Tanggapan saya: Benar, saya gak tahu petugas MUI jujur apa nggak dalam memeriksa produk. Tapi pekerjaan mereka (memeriksa dan menetapkan status halal) adalah amanah buat mereka kan. Bakal ada pertanggungjawabannya bagi mereka kelak. Jadi kalo misalnya ada produk berlabel halal yang saya pake tapi sebenarnya itu gak halal dan saya gak tahu, biar itu jadi tanggungannya MUI. Mereka yang dosa, saya kan gak tahu. Kasarannya, kalo ntar di akhirat saya mendapati dosa gara-gara produk yang begitu, saya akan nuntut MUI-nya dan mereka yang akan nanggung dosanya, hehe. Sedangkan kalo gak ada label halalnya, siapa yang akan tanggungjawab kalo ada kandungan minyak babi atau zat semacamnya? Dengan berusaha pake yang berlabel halal, setidaknya saya telah ada upaya untuk menghindari yang haram.

Ada juga yang berpendapat: Gak perlu repot-repot lah, yang penting barangnya didapat dengan baik-baik ya halal. Walopun ada label halalnya tapi kalo didapat dari nyolong jadi haram kan?

Tanggapan saya: Menurut saya, apa yang kita konsumsi/gunakan harus halal menurut fisik maupun non fisiknya. Yang dimaksud fisik adalah kandungannya, sedangkan nonfisik adalah cara memperolehnya.

Sampai di situ, saya masih dilema antara label halal vs kualitas. Mengapa? Karena kebanyakan produk yang punya label halal MUI adalah produk-produk lokal, yang mutunya kurang ‘bergaung’, seperti Purb*sari, Must*ka R*tu, Vi*a. Ada yang lumayan sih, misalnya La Tu*ipe itu kalo gak salah ada label halalnya. Masalah kualitas ini berkorelasi dengan kecocokan (apa definisi korelasi? entahlah, gak usah dipikir). Misalnya, musim kemaraunya Surabaya sehari-hari panas, saya coba tabir surya (sunscreen) gel-nya Wa*dah, eh jadi banyak jerawat. Sedangkan pake merk Ac*es UV T*nt cocok, tapi gak ada label halalnya. Dilema kan....
Produk-produk Orif*ame kebanyakan cocok, tapi gak ada label halal. Kakak perempuan saya ngotot bilang bahwa Orif*ame halal (hasil dia browsing). Tapi hasil browsing yang saya lakukan, Orif*ame pernah dapat sertifikat halal dari MUI untuk manajemen dan pemasarannya. Kan sistem penjualannya MLM tuh, dan sebagian MLM sistemnya haram. Orif*ame ini punya sertifikat halal MUI, tapi ya itu tadi, halal pada manajemen dan pemasarannya. Sedangkan halal atau gaknya kandungan masing-masing produknya saya gak tahu. Kalopun seandainya kandungan masing-masing sudah teruji halal menurut MUI, lalu kenapa gak ada labelnya? Apa ada yang lebih tahu? Saya berharap Orif*ame segera punya label halal.

Tugas 1: Menurut teks tentang label halal, apa yang dimaksud dengan sisi nonfisik kehalalan suatu barang?
Tugas 2: Tolong lanjutkan teks tentang label halal mulai dari sesudah kalimat terakhirnya.
Data yang dilampirkan tidak dipakai di sini.

Data Terlampir:
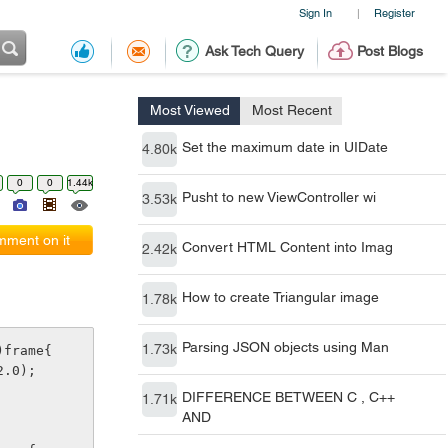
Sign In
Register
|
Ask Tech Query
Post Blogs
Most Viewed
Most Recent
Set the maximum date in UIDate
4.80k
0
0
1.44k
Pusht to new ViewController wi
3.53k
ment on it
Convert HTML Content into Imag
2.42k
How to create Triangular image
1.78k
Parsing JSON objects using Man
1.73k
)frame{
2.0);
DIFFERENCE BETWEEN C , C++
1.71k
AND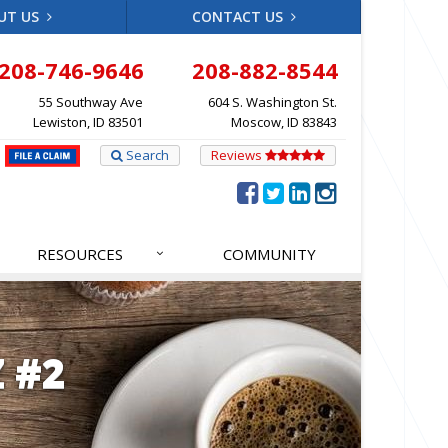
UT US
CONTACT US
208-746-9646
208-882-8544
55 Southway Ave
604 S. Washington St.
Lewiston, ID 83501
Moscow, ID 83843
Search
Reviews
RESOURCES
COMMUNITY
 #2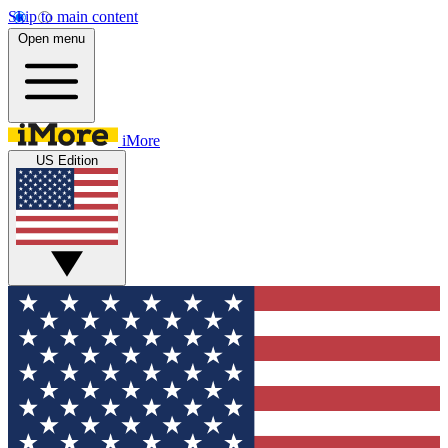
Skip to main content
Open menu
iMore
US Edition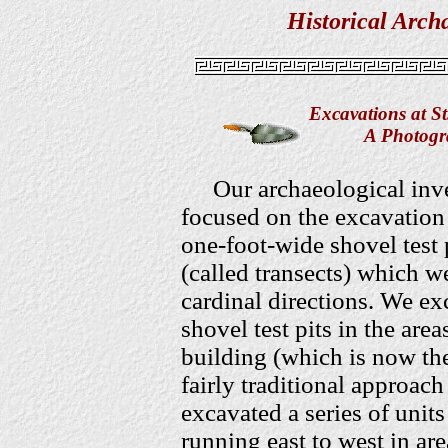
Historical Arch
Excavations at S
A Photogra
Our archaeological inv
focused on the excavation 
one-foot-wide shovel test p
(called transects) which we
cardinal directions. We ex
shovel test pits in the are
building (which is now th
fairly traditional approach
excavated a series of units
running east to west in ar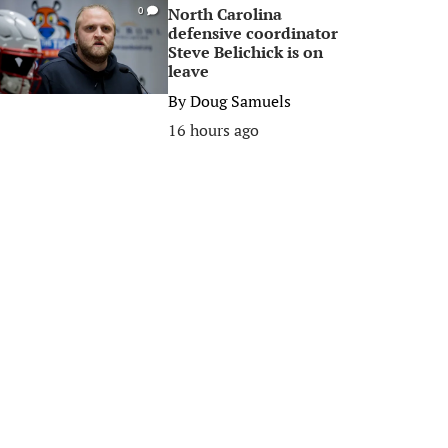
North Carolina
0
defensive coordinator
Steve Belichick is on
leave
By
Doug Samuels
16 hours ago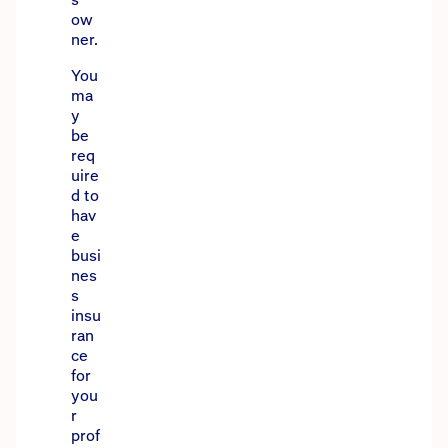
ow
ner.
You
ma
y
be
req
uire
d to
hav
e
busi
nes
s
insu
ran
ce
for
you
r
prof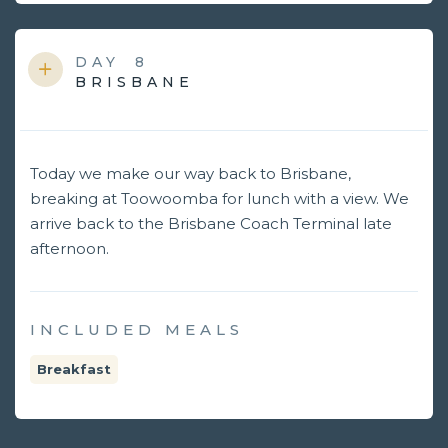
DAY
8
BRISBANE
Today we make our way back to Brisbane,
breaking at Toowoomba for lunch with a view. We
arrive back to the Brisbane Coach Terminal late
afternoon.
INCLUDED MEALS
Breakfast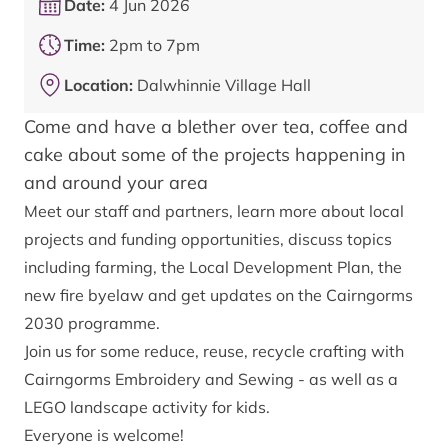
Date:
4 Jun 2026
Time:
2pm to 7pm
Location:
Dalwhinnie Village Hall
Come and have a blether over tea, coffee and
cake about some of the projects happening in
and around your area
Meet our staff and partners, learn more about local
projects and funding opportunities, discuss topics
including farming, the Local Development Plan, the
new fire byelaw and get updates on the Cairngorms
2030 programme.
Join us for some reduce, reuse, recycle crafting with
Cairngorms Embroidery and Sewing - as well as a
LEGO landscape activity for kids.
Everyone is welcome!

Jawaban 1: Sisi nonfisik adalah cara memperolehnya.

Jawaban 2:
# 7 - My Decision #
Setelah pencarian informasi dan berbagai pertimbangan, akhirnya saya memutuskan akan 'migrasi' ke produk berlabel halal secara bertahap. Maksudnya bertahap? Nunggu kalo produk yang saya punya menjelang habis, baru deh beli yang baru-nya yang ada label halal. Jadi gak seketika membuang produk-produk yang lama, kan mubadzir. Mubadzir itu sodaranya setan kan? (sebenernya karena eman aja sih, dan belum ada dana kalo seketika beli semua produk, hehe). Masalah cocok atau enggaknya, saya pikir produk dengan label halal kan gak cuma 1 merk. Kalo ada yang gak cocok, bakal coba merk lain yang juga ada label halalnya.
Hari ini tadi saya ke 'mall'-nya anak ITS, yaitu Sak*nah. Biasa lah, belanja barang-barang kebutuhan hidup anak kos. Memilih dan memilah, mengecek apa ada label halal.
(sumber gambar: ipnurancah.blogspot.com)
Rencananya begini.........................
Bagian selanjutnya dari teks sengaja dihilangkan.